Database paths: ['log_db/rwkv-raven-3b', 'log_db/redpajama-3b-q4f16', 'log_db/redpajama-3b-q4f32', 'log_db/rwkv-raven-1b5', 'log_db/dolly-v2-3b', 'log_db/rwkv-raven-7b', 'log_db/vicuna-v1-7b']
[17:03:55] /Users/elepedus/Developer/work/tvm-unity/src/runtime/metal/metal_device_api.mm:167: Intializing Metal device 0, name=Apple M2 Max
Host CPU dection:
  Target triple: arm64-apple-darwin22.5.0
  Process triple: arm64-apple-darwin22.5.0
  Host CPU: apple-m1
Target configured: metal -keys=metal,gpu -max_function_args=31 -max_num_threads=256 -max_shared_memory_per_block=32768 -max_threads_per_block=1024 -thread_warp_size=32
Traceback (most recent call last):
  File "/Users/elepedus/miniconda3/envs/mlc-chat-venv-src/lib/python3.10/runpy.py", line 196, in _run_module_as_main
    return _run_code(code, main_globals, None,
  File "/Users/elepedus/miniconda3/envs/mlc-chat-venv-src/lib/python3.10/runpy.py", line 86, in _run_code
    exec(code, run_globals)
  File "/Users/elepedus/Developer/work/mlc-llm-src/mlc_llm/build.py", line 13, in <module>
    main()
  File "/Users/elepedus/Developer/work/mlc-llm-src/mlc_llm/build.py", line 10, in main
    core.build_model_from_args(parsed_args)
  File "/Users/elepedus/Developer/work/mlc-llm-src/mlc_llm/core.py", line 471, in build_model_from_args
    mod, param_manager, params = gpt_neox.get_model(args, config)
  File "/Users/elepedus/Developer/work/mlc-llm-src/mlc_llm/relax_model/gpt_neox.py", line 787, in get_model
    param_manager.set_param_loading_func(
  File "/Users/elepedus/Developer/work/mlc-llm-src/mlc_llm/relax_model/param_manager.py", line 331, in set_param_loading_func
    self.torch_pname2binname = load_torch_pname2binname_map(
  File "/Users/elepedus/Developer/work/mlc-llm-src/mlc_llm/relax_model/param_manager.py", line 834, in load_torch_pname2binname_map
    assert os.path.isfile(single_shard_path)
AssertionError
elepedus commented 1 year ago

Looks like the error above is caused by the script not downloading the model correctly when passing the --hf-path togethercomputer/RedPajama-INCITE-Chat-3B-v1 param.
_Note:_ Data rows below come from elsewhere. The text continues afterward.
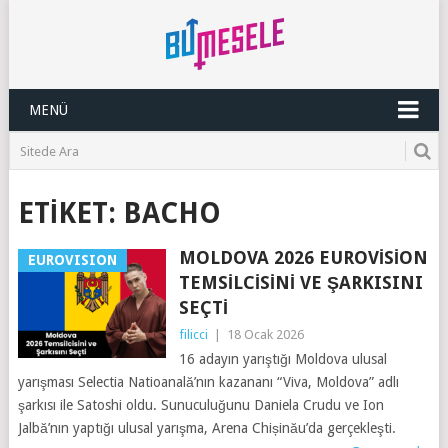
MENÜ
ETIKET:
BACHO
MOLDOVA 2026 EUROVISION
EUROVISION
TEMSILCISINI VE ŞARKISINI
SEÇTI
filicci
|
18 Ocak 2026
16 adayın yarıştığı Moldova ulusal
yarışması Selectia Natioanală’nın kazananı “Viva, Moldova” adlı
şarkısı ile Satoshi oldu. Sunuculuğunu Daniela Crudu ve Ion
Jalbă’nın yaptığı ulusal yarışma, Arena Chișinău’da gerçekleşti.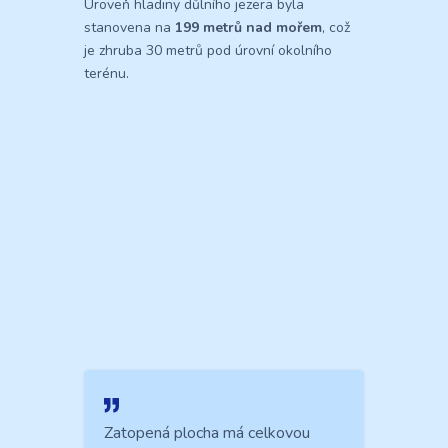
Úroveň hladiny důlního jezera byla
stanovena na
199 metrů nad mořem
, což
je zhruba 30 metrů pod úrovní okolního
terénu.
Zatopená plocha má celkovou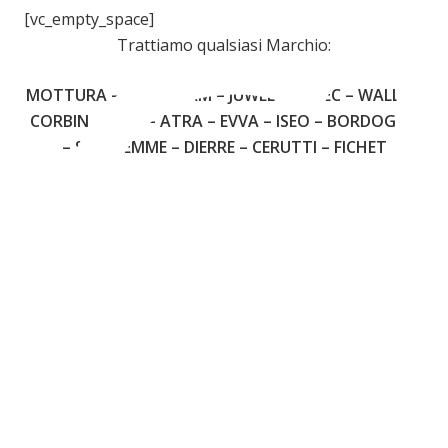
C
[vc_empty_space]
Trattiamo qualsiasi Marchio:
MOTTURA – CISA – FIAM – JUWEL – OMEC – WALLY –
CORBIN – YALE – ATRA – EVVA – ISEO – BORDOGNA
– SECUREMME – DIERRE – CERUTTI – FICHET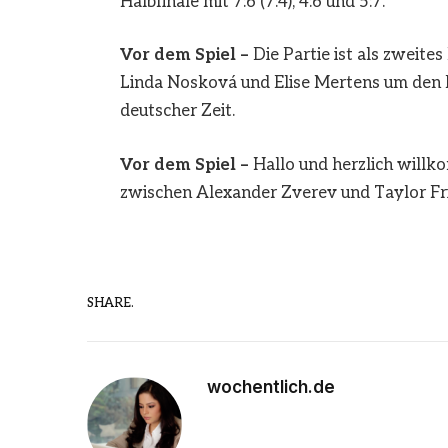
Halbfinale mit 7:6 (7:4), 4:6 und 5:7.
Vor dem Spiel –
Die Partie ist als zweite
Linda Nosková und Elise Mertens um den Ei
deutscher Zeit.
Vor dem Spiel –
Hallo und herzlich wil
zwischen Alexander Zverev und Taylor Fri
SHARE.
wochentlich.de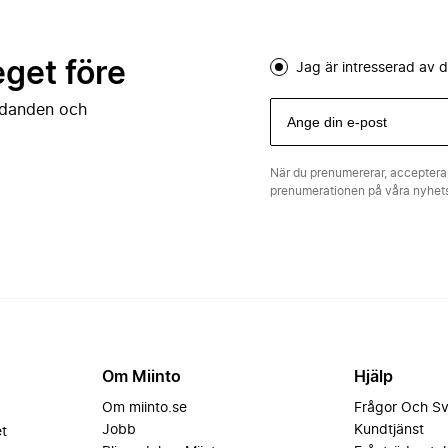
eget före
Jag är intresserad av
judanden och
När du prenumererar, acceptera
prenumerationen på våra nyhe
Om Miinto
Hjälp
Om miinto.se
Frågor Och S
Jobb
Kundtjänst
et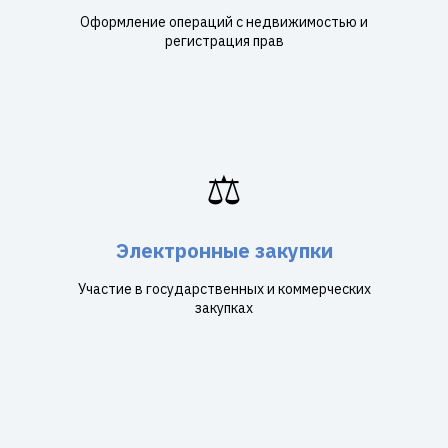
Оформление операций с недвижимостью и
регистрация прав
⚖️
Электронные закупки
Участие в государственных и коммерческих
закупках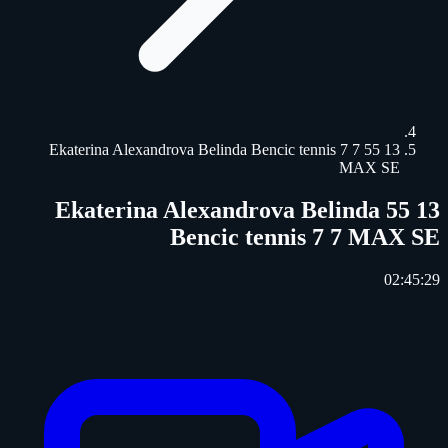
13 55 Ekaterina Alexandrova Belinda Bencic tennis 7 7
MAX SE
13 55 Ekaterina Alexandrova Belinda
Bencic tennis 7 7 MAX SE
02:45:29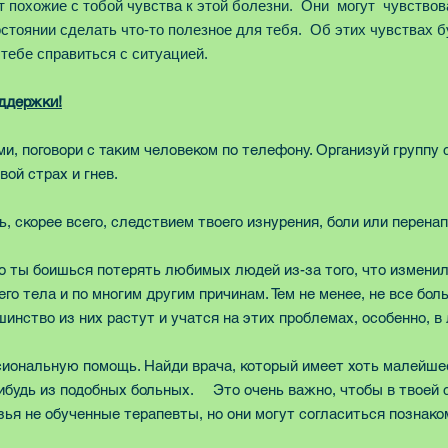
ют похожие с тобой чувства к этой болезни. Они могут чувство
остоянии сделать что-то полезное для тебя. Об этих чувствах бу
 тебе справиться с ситуацией.
ддержки!
, поговори с таким человеком по телефону. Организуй группу 
ой страх и гнев.
, скорее всего, следствием твоего изнурения, боли или перена
то ты боишься потерять любимых людей из-за того, что измени
го тела и по многим другим причинам. Тем не менее, не все 
инство из них растут и учатся на этих проблемах, особенно, в
ональную помощь. Найди врача, который имеет хоть малейшее
ибудь из подобных больных. Это очень важно, чтобы в твоей 
зья не обученные терапевты, но они могут согласиться познак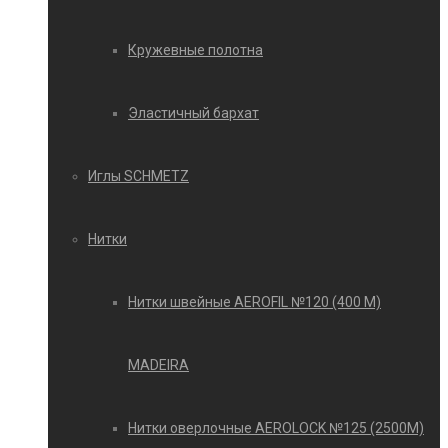
Кружевные полотна
Эластичный бархат
Иглы SCHMETZ
Нитки
Нитки швейные AEROFIL №120 (400 М)
MADEIRA
Нитки оверлочные AEROLOCK №125 (2500М)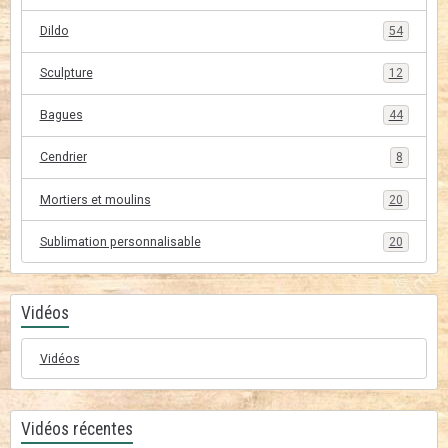
Dildo
54
Sculpture
12
Bagues
44
Cendrier
8
Mortiers et moulins
20
Sublimation personnalisable
20
Vidéos
Vidéos
Vidéos récentes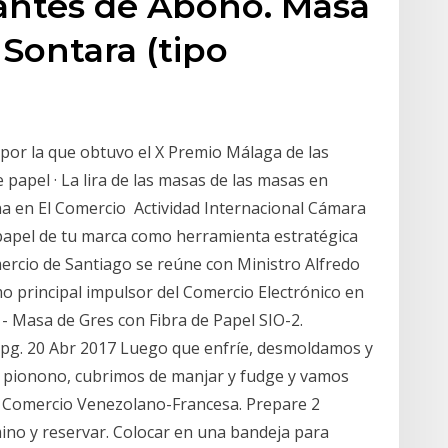
tantes de Aboño. Masa
 Sontara (tipo
a por la que obtuvo el X Premio Málaga de las
papel · La lira de las masas de las masas en
a en El Comercio Actividad Internacional Cámara
papel de tu marca como herramienta estratégica
ercio de Santiago se reúne con Ministro Alfredo
 principal impulsor del Comercio Electrónico en
 - Masa de Gres con Fibra de Papel SIO-2.
g. 20 Abr 2017 Luego que enfríe, desmoldamos y
e pionono, cubrimos de manjar y fudge y vamos
 Comercio Venezolano-Francesa. Prepare 2
no y reservar. Colocar en una bandeja para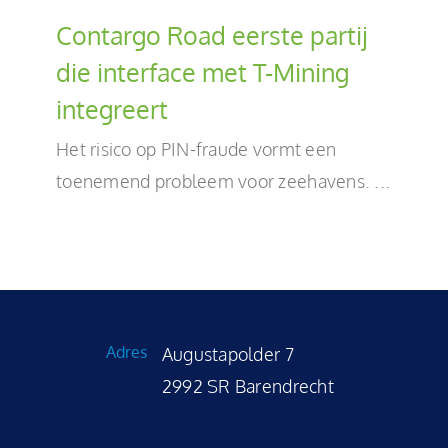
Contargo Road eerste partij
die interface met T-Mining
integreert
Het risico op PIN-fraude vormt een
toenemend probleem voor zeehavens. ...
Adres
Augustapolder 7
2992 SR Barendrecht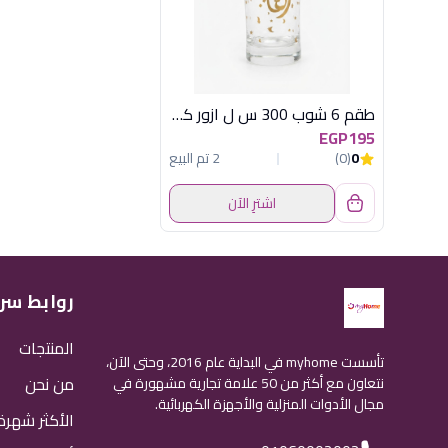
طقم 6 شوب 300 س ل ازور كلمات باشابتشة
EGP195
0
(0)
2 تم البيع
اشترِ الآن
روابط سر
المنتجات
تأسست myhome في البداية عام 2016، وحتى الآن،
من نحن
نتعاون مع أكثر من 50 علامة تجارية مشهورة في
مجال الأدوات المنزلية والأجهزة الكهربائية.
الأكثر شهرة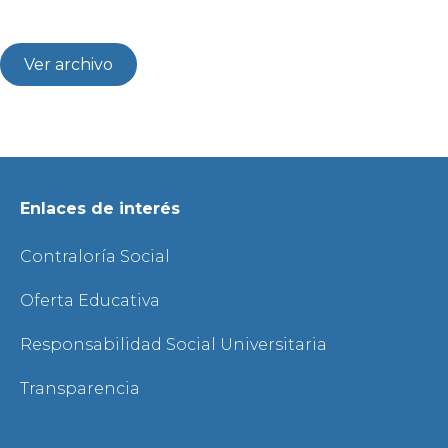
Ver archivo
Enlaces de interés
Contraloría Social
Oferta Educativa
Responsabilidad Social Universitaria
Transparencia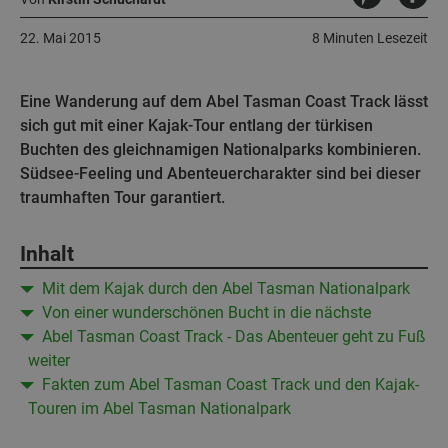
22. Mai 2015
8 Minuten Lesezeit
Eine Wanderung auf dem Abel Tasman Coast Track lässt
sich gut mit einer Kajak-Tour entlang der türkisen
Buchten des gleichnamigen Nationalparks kombinieren.
Südsee-Feeling und Abenteuercharakter sind bei dieser
traumhaften Tour garantiert.
Inhalt
Mit dem Kajak durch den Abel Tasman Nationalpark
Von einer wunderschönen Bucht in die nächste
Abel Tasman Coast Track - Das Abenteuer geht zu Fuß
weiter
Fakten zum Abel Tasman Coast Track und den Kajak-
Touren im Abel Tasman Nationalpark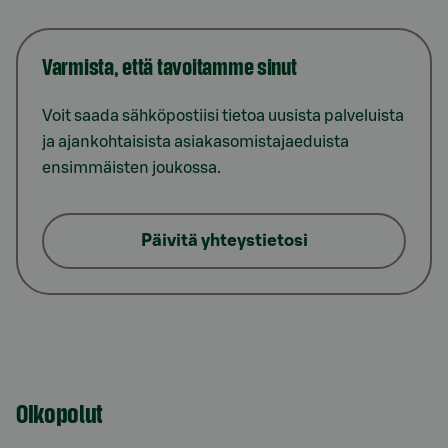
Varmista, että tavoitamme sinut
Voit saada sähköpostiisi tietoa uusista palveluista
ja ajankohtaisista asiakasomistajaeduista
ensimmäisten joukossa.
Päivitä yhteystietosi
Oikopolut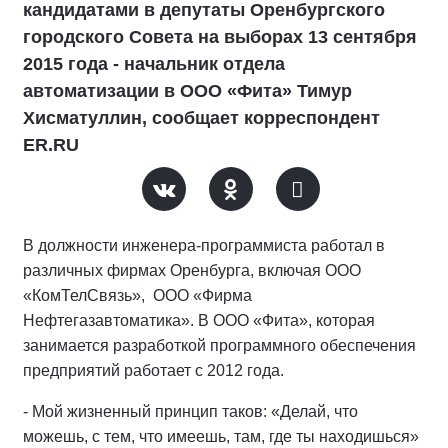
кандидатами в депутаты Оренбургского
городского Совета на выборах 13 сентября
2015 года - начальник отдела
автоматизации в ООО «Фита» Тимур
Хисматуллин, сообщает корреспондент
ER.RU
В должности инженера-программиста работал в
различных фирмах Оренбурга, включая ООО
«КомТелСвязь», ООО «Фирма
Нефтегазавтоматика». В ООО «Фита», которая
занимается разработкой программного обеспечения
предприятий работает с 2012 года.
- Мой жизненный принцип таков: «Делай, что
можешь, с тем, что имеешь, там, где ты находишься»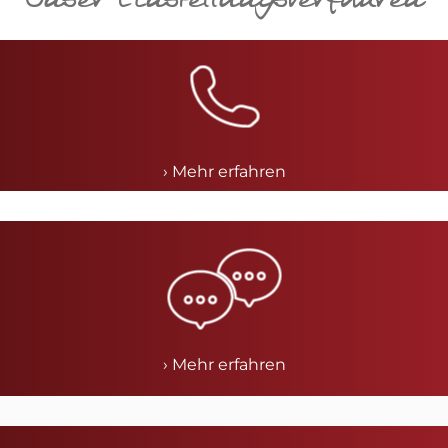
Unser Einstellungsverfahren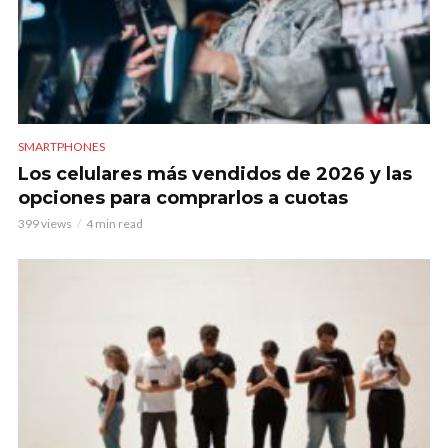
SMARTPHONES
Los celulares más vendidos de 2026 y las
opciones para comprarlos a cuotas
399 views
4 min read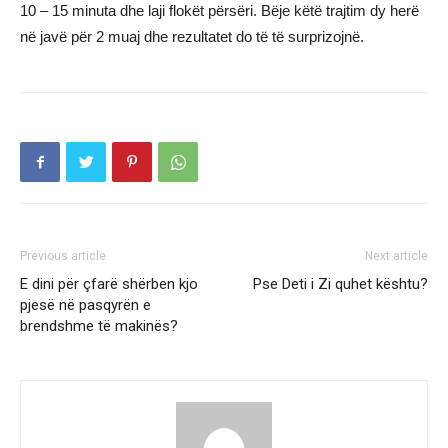
10 – 15 minuta dhe laji flokët përsëri. Bëje këtë trajtim dy herë
në javë për 2 muaj dhe rezultatet do të të surprizojnë.
Previous article
Next article
E dini për çfarë shërben kjo
Pse Deti i Zi quhet kështu?
pjesë në pasqyrën e
brendshme të makinës?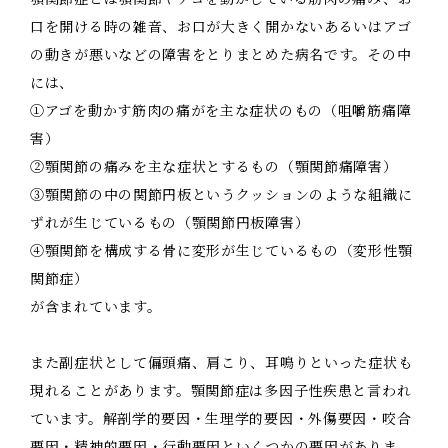
口を開ける時の雑音、お口が大きく開かないあるいはアゴ
の動きが悪いなどの障害をとりまとめた病名です。その中
には、
①アゴを動かす筋肉の痛がを主な症状のもの（咀嚼筋痛障
害）
②顎関節の痛みを主な症状とするもの（顎関節痛障害）
③顎関節の中の関節円板というクッションのような組織に
ずれが生じているもの（顎関節円板障害）
④顎関節を構成する骨に変形が生じているもの（変形性顎
関節症）
が含まれています。
また副症状として偏頭痛、肩こり、耳鳴りといった症状も
現れることがあります。顎関節症は多因子性疾患と言われ
ています。解剖学的要因・生理学的要因・外傷要因・咬合
要因・精神的要因・行動要因といくつかの要因がありま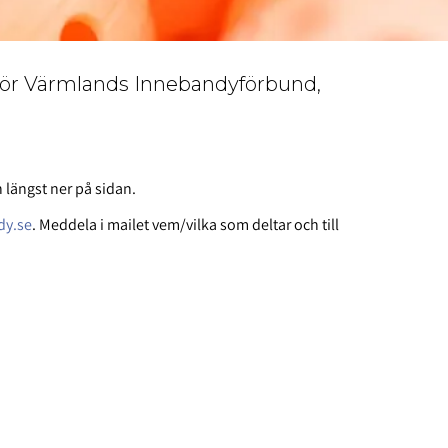
e för Värmlands Innebandyförbund,
 längst ner på sidan.
dy.se
. Meddela i mailet vem/vilka som deltar och till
The cloned repository only contains a few json files (perhaps it's not doing git lfs clone?) Either way, if I manually clone the repo with all the correct files in it, then I'm able to build the model and use it from the CLI.

Next, I will try to compile the model for different archs and see if I can get XCode to build the Mac Catalyst app with it.

bryan1anderson commented 2 weeks ago

@elepedus did you get any further than this?